Records for the task

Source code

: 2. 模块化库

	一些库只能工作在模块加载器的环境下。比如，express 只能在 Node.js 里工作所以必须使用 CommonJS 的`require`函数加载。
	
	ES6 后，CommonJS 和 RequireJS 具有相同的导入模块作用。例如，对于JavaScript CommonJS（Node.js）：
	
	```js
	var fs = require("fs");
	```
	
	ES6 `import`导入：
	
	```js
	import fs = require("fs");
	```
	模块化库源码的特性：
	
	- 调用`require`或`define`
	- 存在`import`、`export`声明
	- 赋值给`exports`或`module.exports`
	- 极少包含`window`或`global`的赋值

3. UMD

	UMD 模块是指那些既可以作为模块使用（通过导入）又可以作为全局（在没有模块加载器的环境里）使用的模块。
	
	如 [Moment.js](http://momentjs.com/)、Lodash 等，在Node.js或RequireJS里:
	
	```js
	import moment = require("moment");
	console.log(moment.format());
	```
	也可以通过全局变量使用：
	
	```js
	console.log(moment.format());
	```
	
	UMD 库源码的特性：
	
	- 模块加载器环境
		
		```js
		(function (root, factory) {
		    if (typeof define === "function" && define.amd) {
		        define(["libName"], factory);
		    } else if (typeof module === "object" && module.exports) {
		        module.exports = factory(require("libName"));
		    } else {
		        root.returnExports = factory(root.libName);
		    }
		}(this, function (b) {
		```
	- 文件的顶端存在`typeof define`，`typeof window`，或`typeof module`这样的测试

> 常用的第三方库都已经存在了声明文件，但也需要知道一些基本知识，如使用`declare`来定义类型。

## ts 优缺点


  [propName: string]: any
* * *
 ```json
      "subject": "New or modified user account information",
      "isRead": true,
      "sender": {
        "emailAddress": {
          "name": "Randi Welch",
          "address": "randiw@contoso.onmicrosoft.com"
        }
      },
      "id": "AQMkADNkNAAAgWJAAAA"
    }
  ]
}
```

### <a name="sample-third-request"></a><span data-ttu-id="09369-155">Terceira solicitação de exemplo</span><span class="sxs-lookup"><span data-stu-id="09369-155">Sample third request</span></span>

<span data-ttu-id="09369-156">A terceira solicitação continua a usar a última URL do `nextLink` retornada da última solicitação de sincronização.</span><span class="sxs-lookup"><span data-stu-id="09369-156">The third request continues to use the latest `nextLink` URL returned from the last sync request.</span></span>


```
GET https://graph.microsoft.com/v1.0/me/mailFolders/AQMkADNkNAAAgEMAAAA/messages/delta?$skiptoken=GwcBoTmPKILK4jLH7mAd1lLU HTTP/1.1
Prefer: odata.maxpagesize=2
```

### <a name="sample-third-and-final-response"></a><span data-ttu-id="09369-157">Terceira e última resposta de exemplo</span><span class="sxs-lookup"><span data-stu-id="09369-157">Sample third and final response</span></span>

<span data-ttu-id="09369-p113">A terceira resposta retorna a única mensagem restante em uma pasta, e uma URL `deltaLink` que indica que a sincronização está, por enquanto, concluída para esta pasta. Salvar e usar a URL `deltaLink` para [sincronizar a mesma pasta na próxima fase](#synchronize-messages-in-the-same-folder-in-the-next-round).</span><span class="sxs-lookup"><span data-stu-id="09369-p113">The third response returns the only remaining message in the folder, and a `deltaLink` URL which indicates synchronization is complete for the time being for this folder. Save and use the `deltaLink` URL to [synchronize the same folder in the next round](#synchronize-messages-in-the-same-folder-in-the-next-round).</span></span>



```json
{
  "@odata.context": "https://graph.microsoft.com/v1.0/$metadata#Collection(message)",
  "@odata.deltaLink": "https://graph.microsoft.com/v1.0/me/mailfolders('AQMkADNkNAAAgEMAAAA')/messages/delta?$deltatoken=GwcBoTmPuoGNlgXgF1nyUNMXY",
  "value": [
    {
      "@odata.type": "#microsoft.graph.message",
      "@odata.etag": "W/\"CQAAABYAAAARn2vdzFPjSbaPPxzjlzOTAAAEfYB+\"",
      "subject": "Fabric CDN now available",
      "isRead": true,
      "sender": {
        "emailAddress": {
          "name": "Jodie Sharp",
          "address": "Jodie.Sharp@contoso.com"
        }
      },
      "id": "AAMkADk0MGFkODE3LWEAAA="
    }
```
---
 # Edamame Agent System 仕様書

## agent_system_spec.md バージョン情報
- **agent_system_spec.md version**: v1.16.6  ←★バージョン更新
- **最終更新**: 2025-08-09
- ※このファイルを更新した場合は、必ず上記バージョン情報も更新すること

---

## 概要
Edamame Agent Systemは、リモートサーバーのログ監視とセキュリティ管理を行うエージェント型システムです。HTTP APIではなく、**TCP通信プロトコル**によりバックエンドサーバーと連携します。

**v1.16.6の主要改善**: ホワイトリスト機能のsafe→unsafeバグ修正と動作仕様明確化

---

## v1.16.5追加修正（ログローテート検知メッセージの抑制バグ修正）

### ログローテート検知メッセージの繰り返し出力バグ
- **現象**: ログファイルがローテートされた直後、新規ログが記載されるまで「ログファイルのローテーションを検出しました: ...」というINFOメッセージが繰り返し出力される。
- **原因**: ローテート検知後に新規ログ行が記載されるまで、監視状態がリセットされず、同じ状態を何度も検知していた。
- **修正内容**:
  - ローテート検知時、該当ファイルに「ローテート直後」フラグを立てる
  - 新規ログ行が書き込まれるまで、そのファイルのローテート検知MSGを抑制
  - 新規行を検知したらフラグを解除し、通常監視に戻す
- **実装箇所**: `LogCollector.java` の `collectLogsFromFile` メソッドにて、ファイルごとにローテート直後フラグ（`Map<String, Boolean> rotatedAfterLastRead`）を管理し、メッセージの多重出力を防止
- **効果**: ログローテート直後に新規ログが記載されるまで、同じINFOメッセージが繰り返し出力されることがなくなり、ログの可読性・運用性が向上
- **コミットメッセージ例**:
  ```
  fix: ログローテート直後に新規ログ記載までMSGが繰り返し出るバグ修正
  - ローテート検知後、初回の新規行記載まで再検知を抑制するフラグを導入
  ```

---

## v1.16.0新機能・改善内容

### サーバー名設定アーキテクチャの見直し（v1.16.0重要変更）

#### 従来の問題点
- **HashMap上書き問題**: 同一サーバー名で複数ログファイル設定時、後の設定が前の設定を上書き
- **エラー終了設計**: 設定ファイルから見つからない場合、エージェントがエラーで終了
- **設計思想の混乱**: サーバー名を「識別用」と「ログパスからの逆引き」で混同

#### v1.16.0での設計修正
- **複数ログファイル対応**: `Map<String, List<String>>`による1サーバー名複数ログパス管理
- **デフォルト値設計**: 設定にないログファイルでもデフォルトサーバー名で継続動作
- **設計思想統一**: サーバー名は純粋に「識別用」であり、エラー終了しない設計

Exercise requirements
Count the lines above that include the word "sample". Reply with that number alone.

Response
2